REQUIRED WORK:
[1] According to the interview about Silvi's restoration work, in roughly how many schools has the program been deployed?
[2] Extend the interview about Silvi's restoration work with a few paragraphs that carry on from its final sentence.

PAGE:
>> Begin

How do you work with local communities? Do you have any set of principles for community integration?

INGING wouldn’t say that we’re mature. We have a mature playbook on how to do things but we’re still very much learning.

How can we make technology less colonial and invasive and more empowering, enabling indigenous communities to take the lead and ownership in restoration?
We hope to make that connection.


Indigenous communities are very experienced and, in some cases, the only ones that actually know how to work with some species. So, this idea of indigenous wisdom or indigenous knowledge is extremely important, and it might be a very beautiful use of technology.

We now work sort of 50-50 amongst both gender groups and often, women outperform men in terms of level of trustworthiness and loyalty to the program and accountability and communication, etc.

Further, we now work sort of 50-50 amongst both gender groups, and often, women outperform men in terms of level of trustworthiness and loyalty to the program, accountability, communication, etc.

Also, within these impact zones, we’re not just focusing on farmers. We’re also interested in schools. I think the pedagogy can still benefit tremendously from being contextualized and applied to stewarding the local habitats of those people. So yeah, we’ve now deployed the program in about a dozen schools as well, and we hope to continue scaling these efforts.

 

Does Silvi support any particular practices of tree planting and regeneration?

So we’re on a mission to help with the trillion trees, but not all of those trillion trees necessarily need to be indigenous native trees, planting and protected forest zones. A lot can be done to make agriculture less invasive, less destructive and less exploitive. 

One of the big practices within the agriculture field is agroforestry and its variations. We’re collaborating with folks who are building methodologies around agroforestry, but we’re not so much taking a lead in being experts. We’re still focused on creating the data layer that can empower these other tools and the MRV data, the monitoring, reporting and verification ability.


Regenerative finance can be a complex world. Does this complexity sometimes stand in the way, and how do you translate the concept to an elderly farmer who might not be familiar with Refi, let alone an iPhone?

Yeah, that’s an interesting question because there are two approaches to it. On one hand, ReFi  (Regenerative Economics + Decentralized Finance) has created a little movement, a headspace where we’re in this to save the planet, create public goods, and all this. And I think that’s a really important wave to surf and build momentum on.

But ultimately, although we are agnostic of the technology, I admit that blockchain brings a lot of qualities. I think the simplest understanding is that now we can program money to a financial mechanism to a particular logic or a set of events or code, what we know as smart contracts.

Now, if you don’t understand it, it might be hard to grasp what’s going on, but in the normal world, we have money as a tool. Then we have legal contracts as a complimentary tool, and then we have regulatory frameworks as a playground, and we need to align all these things together. And I think blockchain helps integrate more seamlessly and more easily in a mechanism that includes the money, but also includes predefined outcomes or conditions that need to be met for the money to behave in a certain way. And I think that makes for a great toolkit from which you can design methodologies and eco credits and reforestation as a sort of plant-to-earn model.

>> End

INFORMATION GIVEN:

>> Begin

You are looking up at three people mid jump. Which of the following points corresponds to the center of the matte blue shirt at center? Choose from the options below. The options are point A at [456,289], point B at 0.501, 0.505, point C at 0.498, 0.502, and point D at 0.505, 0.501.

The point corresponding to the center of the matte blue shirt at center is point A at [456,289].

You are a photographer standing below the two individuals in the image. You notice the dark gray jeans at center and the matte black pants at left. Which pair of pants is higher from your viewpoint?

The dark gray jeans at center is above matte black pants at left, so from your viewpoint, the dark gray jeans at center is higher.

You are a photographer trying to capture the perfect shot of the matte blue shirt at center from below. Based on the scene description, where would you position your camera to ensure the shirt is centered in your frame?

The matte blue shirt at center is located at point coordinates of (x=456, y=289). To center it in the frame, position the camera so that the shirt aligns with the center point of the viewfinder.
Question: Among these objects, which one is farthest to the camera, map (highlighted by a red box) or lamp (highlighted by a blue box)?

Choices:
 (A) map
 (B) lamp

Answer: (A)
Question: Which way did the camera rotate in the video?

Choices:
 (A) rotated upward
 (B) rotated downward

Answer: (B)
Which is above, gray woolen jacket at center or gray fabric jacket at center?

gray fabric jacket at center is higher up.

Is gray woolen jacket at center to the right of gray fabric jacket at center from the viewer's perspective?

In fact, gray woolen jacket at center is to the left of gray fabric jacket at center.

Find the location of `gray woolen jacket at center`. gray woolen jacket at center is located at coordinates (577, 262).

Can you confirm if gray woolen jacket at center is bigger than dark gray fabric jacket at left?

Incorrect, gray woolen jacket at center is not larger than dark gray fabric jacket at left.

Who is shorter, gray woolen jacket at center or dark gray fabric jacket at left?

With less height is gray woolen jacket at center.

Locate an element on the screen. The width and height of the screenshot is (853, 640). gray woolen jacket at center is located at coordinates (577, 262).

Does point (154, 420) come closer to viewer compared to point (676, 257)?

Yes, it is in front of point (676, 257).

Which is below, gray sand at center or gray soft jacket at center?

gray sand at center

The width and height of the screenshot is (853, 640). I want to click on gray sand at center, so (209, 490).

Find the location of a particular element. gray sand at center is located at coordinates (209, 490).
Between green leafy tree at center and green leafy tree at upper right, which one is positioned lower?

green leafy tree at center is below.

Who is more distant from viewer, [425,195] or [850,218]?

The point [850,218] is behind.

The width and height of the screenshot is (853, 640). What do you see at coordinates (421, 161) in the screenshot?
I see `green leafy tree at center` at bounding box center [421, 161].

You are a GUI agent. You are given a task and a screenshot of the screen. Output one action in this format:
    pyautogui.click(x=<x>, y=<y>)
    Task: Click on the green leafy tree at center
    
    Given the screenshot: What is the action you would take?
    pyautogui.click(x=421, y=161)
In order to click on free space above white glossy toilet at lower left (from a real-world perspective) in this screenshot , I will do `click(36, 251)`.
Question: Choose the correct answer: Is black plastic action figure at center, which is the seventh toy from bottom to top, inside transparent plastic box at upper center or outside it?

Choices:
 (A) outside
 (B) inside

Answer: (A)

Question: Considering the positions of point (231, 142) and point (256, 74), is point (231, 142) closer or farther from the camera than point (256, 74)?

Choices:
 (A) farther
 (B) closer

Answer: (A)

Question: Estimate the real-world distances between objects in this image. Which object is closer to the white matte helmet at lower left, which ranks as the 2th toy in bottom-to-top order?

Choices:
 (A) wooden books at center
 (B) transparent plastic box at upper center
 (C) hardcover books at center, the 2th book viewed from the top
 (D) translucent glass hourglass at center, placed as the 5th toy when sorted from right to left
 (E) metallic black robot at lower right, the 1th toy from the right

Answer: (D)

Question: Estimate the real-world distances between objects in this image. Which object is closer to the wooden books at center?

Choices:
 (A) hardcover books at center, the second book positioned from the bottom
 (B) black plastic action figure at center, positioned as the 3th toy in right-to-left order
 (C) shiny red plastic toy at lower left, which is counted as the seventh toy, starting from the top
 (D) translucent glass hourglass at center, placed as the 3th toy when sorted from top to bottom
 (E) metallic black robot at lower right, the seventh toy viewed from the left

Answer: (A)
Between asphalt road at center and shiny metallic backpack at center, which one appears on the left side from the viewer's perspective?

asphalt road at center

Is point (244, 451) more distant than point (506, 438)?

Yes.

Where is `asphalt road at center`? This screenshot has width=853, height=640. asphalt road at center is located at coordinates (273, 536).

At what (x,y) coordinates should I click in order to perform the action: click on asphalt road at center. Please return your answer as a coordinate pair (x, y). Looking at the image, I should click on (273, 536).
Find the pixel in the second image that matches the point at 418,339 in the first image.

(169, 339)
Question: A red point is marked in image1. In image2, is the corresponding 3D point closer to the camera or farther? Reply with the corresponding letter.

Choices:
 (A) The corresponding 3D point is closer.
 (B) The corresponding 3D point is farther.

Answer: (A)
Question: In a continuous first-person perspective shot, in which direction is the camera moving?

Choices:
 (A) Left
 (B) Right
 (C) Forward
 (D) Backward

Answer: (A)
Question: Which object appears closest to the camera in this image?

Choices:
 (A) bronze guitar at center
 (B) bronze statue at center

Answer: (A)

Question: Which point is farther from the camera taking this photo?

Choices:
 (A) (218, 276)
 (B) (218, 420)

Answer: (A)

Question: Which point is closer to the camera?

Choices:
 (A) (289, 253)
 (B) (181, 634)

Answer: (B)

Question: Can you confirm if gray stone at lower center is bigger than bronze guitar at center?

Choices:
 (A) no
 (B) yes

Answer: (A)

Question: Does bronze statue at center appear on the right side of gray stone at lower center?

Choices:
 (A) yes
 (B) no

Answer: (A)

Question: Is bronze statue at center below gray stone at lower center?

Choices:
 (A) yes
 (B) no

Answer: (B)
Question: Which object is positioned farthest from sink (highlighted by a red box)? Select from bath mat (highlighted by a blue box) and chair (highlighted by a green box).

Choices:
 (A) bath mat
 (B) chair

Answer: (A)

>> End

EXERCISE ANSWERS:
[1] About a dozen schools.

[2]
 

I am coming from advocacy to an entrepreneurial space and I’m interested to see how brands act in terms of their communications and their political involvement.
Does Silvi engage in a broader political action? 

I am facing real dilemmas, perhaps less about how we develop our brand and more about what type of brands we associate with.

It’s no mystery that the fossil industry has been a primary source of emissions. Our CO2 surplus in the atmosphere primarily comes from the energy sector, most of which of has been fossil fuel-based. And along with all of that, there’s a lot of greenwashing. 

That being said, and I’m going to use an example, Shell (they certainly are involved in sketchy schemes of carbon credit trading and offsetting and carbon neutral fuel, etc.),  but I see that, and I’m not repelled as much by that.

Some people do a U-turn, and they don’t want to associate themselves with companies like Shell, as an example, and I see this as a reminder that we actually have to develop tools that do work, and we have to maybe help these brands fix themselves.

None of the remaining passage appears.